Scroll Top

New Media And New Media Marketing Strategies

new-media

New media is stuff that’s new, in a technological sense. It’s audio, video, and text publication methods and tools that were previously inaccessible for publication purposes to the average person in the past. Sure, you could run your own newspaper, and many did, but you never had a show at the same level of reach that a blog or podcast today can have.

Social media is interactive media and it’s a subset of new media, since the tools that enable social media didn’t exist before, and therefore are a subset of new media. Social media is by definition interactive. You can blog, podcast, crank out videos on YouTube, host Blog Talk Radio shows, etc. all by yourself and no one else has to be involved for you to be creating useful media.

Social media is the opposite – it’s media that REQUIRES the participation of others. Twitter, for example, would never have existed without other users in the network. Take any of the social networks, remove the people, and you have something not useful at all.

That’s why new media and social media are NOT interchangeable terms.

What’s the future of new media and social networking? Mobile phones.

Market research firm comScore reported that users are becoming increasingly likely to access social networks from mobile phones.

comScore found that 30.8% of all smart-phone owners accessed a social network from their mobile browser in January, up from 22.5% in January 2009. The company also said that 11.1% of all mobile phones in the U.S. were used to access social networks during the month.

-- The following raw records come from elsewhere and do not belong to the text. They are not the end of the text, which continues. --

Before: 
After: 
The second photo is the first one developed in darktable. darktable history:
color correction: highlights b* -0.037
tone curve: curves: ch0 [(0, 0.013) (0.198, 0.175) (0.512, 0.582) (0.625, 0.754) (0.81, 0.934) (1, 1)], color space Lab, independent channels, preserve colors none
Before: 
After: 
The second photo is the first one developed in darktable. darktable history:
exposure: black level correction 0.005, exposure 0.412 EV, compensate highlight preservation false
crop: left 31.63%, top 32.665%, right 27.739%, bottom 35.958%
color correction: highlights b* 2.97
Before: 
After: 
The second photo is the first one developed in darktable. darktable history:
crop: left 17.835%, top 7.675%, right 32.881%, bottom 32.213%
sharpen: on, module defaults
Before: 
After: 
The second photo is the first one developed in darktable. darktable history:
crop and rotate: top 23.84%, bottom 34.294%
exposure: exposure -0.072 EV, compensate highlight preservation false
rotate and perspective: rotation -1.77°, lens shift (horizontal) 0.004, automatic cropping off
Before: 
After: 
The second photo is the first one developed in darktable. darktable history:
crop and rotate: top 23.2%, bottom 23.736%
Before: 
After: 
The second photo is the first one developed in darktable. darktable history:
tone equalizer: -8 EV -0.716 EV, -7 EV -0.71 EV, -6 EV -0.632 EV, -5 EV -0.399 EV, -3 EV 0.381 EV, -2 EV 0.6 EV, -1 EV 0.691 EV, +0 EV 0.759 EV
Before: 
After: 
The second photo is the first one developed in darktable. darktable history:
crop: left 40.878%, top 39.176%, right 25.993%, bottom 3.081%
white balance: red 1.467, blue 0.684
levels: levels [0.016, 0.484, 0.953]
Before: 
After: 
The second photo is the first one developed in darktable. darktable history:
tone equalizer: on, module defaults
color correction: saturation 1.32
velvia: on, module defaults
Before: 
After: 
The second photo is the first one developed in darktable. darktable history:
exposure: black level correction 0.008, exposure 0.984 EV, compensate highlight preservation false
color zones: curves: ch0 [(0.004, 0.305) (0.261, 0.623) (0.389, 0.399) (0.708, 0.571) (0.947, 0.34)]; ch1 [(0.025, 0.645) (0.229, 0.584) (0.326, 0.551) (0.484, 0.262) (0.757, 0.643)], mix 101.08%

Facebook and Twitter enjoyed the most traffic from mobile phones. comScore said that mobile access to Facebook grew by 112% over the last year. A whopping 25 million people checked their Facebook profile from a mobile browser in January alone.

Although just over 1 million people accessed Twitter from a mobile phone in January 2009, that number skyrocketed by 347% over the last year with more than 4 million people accessing the social network in January 2010.

MySpace was the only major social network to love users over the last year. In January 2009, the social network attracted more than 12 million mobile users. In January 2010, that number fell to 11.4 million, representing a 7% decline year-over-year.

As fascinating as comScore’s numbers are, the company said that it only examined users who accessed social networks from a mobile browser, which means the more than 6 million people who access social networks exclusively from mobile applications were left out of the study.

Picture this: a young woman goes to a party. She doesn’t know anyone but it’s fine because she has her mobile with her. A few clicks and she accesses the profiles of a dozen people at the party, including their pictures. She’s in luck: two of them turn out to be friends of friends. She messages them and they start to chat.

Or this: an entrepreneur is at a conference. He is on the lookout for a new marketing director. Within minutes he has identified ten people in the hall with the right credentials, two of whom are looking to change jobs. His cell phone tells him one of them is standing 20 feet away. That evening, a record of all the people he has met is automatically displayed with their profiles on his home computer.

So how does it work? The key is the coming together of internet-connected mobile phone and location or proximity technology. Cell phones offer other capabilities PCs lack.

You can browse the internet quickly and easily on most new phones. Phones know where they are, thanks to built-in Global Positioning Systems (GPS) satellite technology or triangulation from mobile phone towers. They can then tell if other phones are in the same area. Some companies are working to allow users to see an up-to-date map of friends’ locations, collected through GPS. Bluetooth short-range radio technology is also standard on most mobiles and with this phones can pick up the presence of other Bluetooth-enabled phones within about 20 yards.

Indeed, it’s the cell phone, rather than the personal computer, that’s the constant companion for today’s hop and socially networked. Why wait till you get home to log onto the PC to tell your 20 closest personal friends about your date? Teens can use a network-friendly cell phone to relay stories, pictures, and videos instantaneously. You can use the mobile applications in a two or three minute gap while waiting for a train, People are out there, living there lives. They are not sitting in front of the computer.